• Directions for this task: Which lines of the entries hold the string "enum"? Copy each one.

• Input:
......

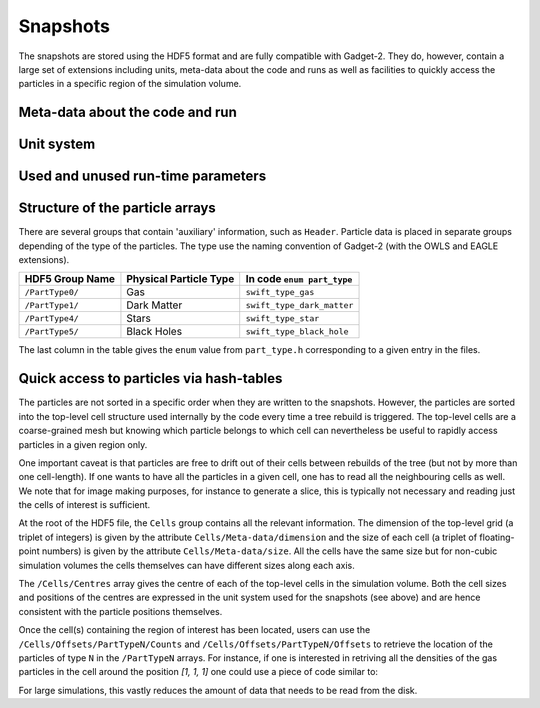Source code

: .. Snapshots
   Matthieu Schaller, 5th January 2019

.. _snapshots:

Snapshots
=========

The snapshots are stored using the HDF5 format and are fully compatible with
Gadget-2. They do, however, contain a large set of extensions including units,
meta-data about the code and runs as well as facilities to quickly access the
particles in a specific region of the simulation volume.

Meta-data about the code and run
--------------------------------

Unit system
-----------

Used and unused run-time parameters
-----------------------------------

Structure of the particle arrays
--------------------------------

There are several groups that contain 'auxiliary' information, such as
``Header``.  Particle data is placed in separate groups depending of the type of
the particles. The type use the naming convention of Gadget-2 (with
the OWLS and EAGLE extensions).

+---------------------+------------------------+----------------------------+
| HDF5 Group Name     | Physical Particle Type | In code ``enum part_type`` |
+=====================+========================+============================+
| ``/PartType0/``     | Gas                    | ``swift_type_gas``         |
+---------------------+------------------------+----------------------------+
| ``/PartType1/``     | Dark Matter            | ``swift_type_dark_matter`` |
+---------------------+------------------------+----------------------------+
| ``/PartType4/``     | Stars                  | ``swift_type_star``        |
+---------------------+------------------------+----------------------------+
| ``/PartType5/``     | Black Holes            | ``swift_type_black_hole``  |
+---------------------+------------------------+----------------------------+

The last column in the table gives the ``enum`` value from ``part_type.h``
corresponding to a given entry in the files.

Quick access to particles via hash-tables
-----------------------------------------

The particles are not sorted in a specific order when they are written to the
snapshots. However, the particles are sorted into the top-level cell structure
used internally by the code every time a tree rebuild is triggered. The
top-level cells are a coarse-grained mesh but knowing which particle belongs to
which cell can nevertheless be useful to rapidly access particles in a given
region only.

One important caveat is that particles are free to drift out of their cells
between rebuilds of the tree (but not by more than one cell-length). If one
wants to have all the particles in a given cell, one has to read all the
neighbouring cells as well. We note that for image making purposes, for instance
to generate a slice, this is typically not necessary and reading just the cells
of interest is sufficient.

At the root of the HDF5 file, the ``Cells`` group contains all the relevant
information. The dimension of the top-level grid (a triplet of integers) is
given by the attribute ``Cells/Meta-data/dimension`` and the size of each cell (a
triplet of floating-point numbers) is given by the attribute
``Cells/Meta-data/size``. All the cells have the same size but for non-cubic
simulation volumes the cells themselves can have different sizes along each
axis.

The ``/Cells/Centres`` array gives the centre of each of the top-level cells in the
simulation volume. Both the cell sizes and positions of the centres are
expressed in the unit system used for the snapshots (see above) and are hence
consistent with the particle positions themselves.

Once the cell(s) containing the region of interest has been located, users can
use the ``/Cells/Offsets/PartTypeN/Counts`` and
``/Cells/Offsets/PartTypeN/Offsets`` to retrieve the location of the particles
of type ``N`` in the ``/PartTypeN`` arrays. For instance, if one is interested
in retriving all the densities of the gas particles in the cell around the
position `[1, 1, 1]` one could use a piece of code similar to:

.. code-block:: python
   :linenos:

   import numpy as np
   import h5py

   snapshot_file = h5py.File("snapshot.hdf5", "r")

   my_pos = [1, 1, 1]

   # Read in the cell centres and size
   nr_cells = f["/Cells/Meta-data"].attrs["nr_cells"]
   centres = f["/Cells/Centres"][:,:]
   size = f["/Cells/Meta-data"].attrs["size"]
   half_size = size / 2.

   # Look for the cell containing the position of interest
   my_cell = -1
   for i in range(nr_cells):
      if my_pos[0] > centres[i, 0] - half_size[0] and my_pos[0] < centres[i, 0] + half_size[0] and
         my_pos[1] > centres[i, 1] - half_size[1] and my_pos[1] < centres[i, 1] + half_size[1] and
         my_pos[2] > centres[i, 2] - half_size[2] and my_pos[2] < centres[i, 2] + half_size[2]:
	 my_cell = i
	 break
   
   # Print the position of the centre of the cell of interest
   centre = snapshot_file["/Cells/Centres"][my_cell, :]
   print("Centre of the cell:", centre)

   # Retrieve the offset and counts
   my_offset = snapshot_file["/Cells/Offsets/PartType0"][my_cell]
   my_count = snapshot_file["/Cells/Counts/PartType0"][my_cell]

   # Get the densities of the particles in this cell
   rho = snapshot_file["/PartType0/Density"][my_offset:my_offset + my_count]

For large simulations, this vastly reduces the amount of data that needs to be read
from the disk.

......

• Task response:
| HDF5 Group Name     | Physical Particle Type | In code ``enum part_type`` |
The last column in the table gives the ``enum`` value from ``part_type.h``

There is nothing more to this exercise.